Structural Thinking: Reasoning about Unstable Causal and Categorical Relationships

Date
Thu February 21st 2019, 3:00 - 4:20pm
Location
Margaret Jacks Hall, Greenberg Room (460-126)
Nadya Vasilyeva
Princeton University

 

The world is replete with complex and interactive relationships (e.g., between causes and effects; between categories and their properties), and effective thinkers must learn to represent and reason about this complexity. I introduce a "structural thinking" framework for describing some aspects of reasoning about complex systems where an organized larger whole (a structure) imposes constraints on properties of its elements. In a series of studies with children and adults, I examine how people acknowledge instability of causal and categorical relationships with respect to background variables, and recognize confounds between category membership and social positions. Structural thinking emerges as a distinct, early-developing mode of thought with a unique cognitive and behavioral profile which distinguishes it from other types of reasoning focused either on internal or external but non-structural factors.
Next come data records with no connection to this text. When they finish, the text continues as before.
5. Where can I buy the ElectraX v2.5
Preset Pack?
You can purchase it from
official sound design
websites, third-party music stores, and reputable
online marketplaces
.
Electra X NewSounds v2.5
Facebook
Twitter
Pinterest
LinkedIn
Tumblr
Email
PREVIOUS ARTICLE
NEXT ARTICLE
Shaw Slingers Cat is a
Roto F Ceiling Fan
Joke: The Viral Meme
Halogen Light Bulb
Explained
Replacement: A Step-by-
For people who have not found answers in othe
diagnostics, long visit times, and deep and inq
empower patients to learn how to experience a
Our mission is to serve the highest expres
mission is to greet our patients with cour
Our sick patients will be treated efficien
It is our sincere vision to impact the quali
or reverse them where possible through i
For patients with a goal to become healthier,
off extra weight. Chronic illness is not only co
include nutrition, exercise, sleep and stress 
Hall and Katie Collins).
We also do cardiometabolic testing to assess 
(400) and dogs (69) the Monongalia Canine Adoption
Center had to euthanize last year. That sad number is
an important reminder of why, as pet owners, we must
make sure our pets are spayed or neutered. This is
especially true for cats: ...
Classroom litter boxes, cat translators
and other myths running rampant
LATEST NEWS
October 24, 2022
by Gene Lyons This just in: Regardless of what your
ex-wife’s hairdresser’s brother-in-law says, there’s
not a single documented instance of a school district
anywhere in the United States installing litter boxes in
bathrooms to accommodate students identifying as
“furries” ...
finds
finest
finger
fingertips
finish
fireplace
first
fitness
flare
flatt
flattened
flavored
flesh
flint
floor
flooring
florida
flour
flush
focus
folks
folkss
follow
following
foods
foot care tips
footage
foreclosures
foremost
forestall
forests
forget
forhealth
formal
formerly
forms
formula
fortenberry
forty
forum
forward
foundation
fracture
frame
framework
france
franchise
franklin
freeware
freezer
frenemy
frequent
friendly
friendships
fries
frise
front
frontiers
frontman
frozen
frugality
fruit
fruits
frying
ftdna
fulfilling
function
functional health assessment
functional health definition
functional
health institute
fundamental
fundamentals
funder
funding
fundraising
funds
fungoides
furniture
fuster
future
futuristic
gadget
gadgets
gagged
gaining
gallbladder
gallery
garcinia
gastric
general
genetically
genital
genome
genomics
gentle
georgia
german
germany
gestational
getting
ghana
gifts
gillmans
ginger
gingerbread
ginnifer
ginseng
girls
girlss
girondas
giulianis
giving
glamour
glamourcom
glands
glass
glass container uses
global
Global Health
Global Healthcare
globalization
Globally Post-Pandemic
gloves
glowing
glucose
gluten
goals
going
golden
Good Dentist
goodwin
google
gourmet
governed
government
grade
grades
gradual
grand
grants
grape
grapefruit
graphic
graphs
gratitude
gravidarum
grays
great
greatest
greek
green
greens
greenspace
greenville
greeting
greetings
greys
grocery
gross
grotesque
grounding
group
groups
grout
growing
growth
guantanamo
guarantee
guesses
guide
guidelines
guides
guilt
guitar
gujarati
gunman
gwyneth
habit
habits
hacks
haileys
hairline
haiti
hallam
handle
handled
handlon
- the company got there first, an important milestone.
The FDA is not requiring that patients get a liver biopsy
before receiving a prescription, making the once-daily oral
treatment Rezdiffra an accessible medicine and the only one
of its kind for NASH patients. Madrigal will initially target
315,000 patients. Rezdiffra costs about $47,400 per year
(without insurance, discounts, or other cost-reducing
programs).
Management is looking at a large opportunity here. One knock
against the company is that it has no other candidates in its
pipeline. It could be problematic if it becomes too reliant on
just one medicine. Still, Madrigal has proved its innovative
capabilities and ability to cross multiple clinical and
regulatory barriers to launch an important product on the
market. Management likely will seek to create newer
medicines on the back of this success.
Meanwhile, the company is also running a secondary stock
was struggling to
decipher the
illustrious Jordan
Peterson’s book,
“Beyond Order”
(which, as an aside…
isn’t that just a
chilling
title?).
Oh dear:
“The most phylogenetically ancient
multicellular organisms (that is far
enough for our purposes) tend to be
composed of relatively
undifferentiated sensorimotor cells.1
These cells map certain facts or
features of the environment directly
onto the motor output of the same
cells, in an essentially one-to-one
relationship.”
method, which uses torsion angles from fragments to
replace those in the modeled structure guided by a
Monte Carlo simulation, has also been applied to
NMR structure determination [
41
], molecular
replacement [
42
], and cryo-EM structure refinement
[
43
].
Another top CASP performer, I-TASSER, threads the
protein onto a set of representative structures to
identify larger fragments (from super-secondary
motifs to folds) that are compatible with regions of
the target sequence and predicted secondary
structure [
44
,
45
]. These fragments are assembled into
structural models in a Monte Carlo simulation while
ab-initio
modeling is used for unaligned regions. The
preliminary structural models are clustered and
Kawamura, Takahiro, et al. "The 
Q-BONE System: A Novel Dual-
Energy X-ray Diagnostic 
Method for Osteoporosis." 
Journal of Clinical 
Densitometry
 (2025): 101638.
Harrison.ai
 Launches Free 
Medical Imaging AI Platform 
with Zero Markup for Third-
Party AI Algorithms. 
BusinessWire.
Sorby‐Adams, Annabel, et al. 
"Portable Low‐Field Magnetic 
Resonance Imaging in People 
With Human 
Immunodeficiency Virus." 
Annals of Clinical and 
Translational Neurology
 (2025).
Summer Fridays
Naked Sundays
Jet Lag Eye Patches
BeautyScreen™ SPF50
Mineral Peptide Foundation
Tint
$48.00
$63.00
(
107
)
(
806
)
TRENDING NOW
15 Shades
For example, structural thinking promotes an expectation that properties of social kinds are mutable rather than stable; fosters rectification of inequality in resource allocation decisions; and supports formal explanations (i.e., “category member has property P due to category membership C”), generic claims (“Cs have P”), and some forms of generalization. This evidence highlights important connections between causal and categorical representations, and invites us to rethink dominant theories of categorical representations and generic language.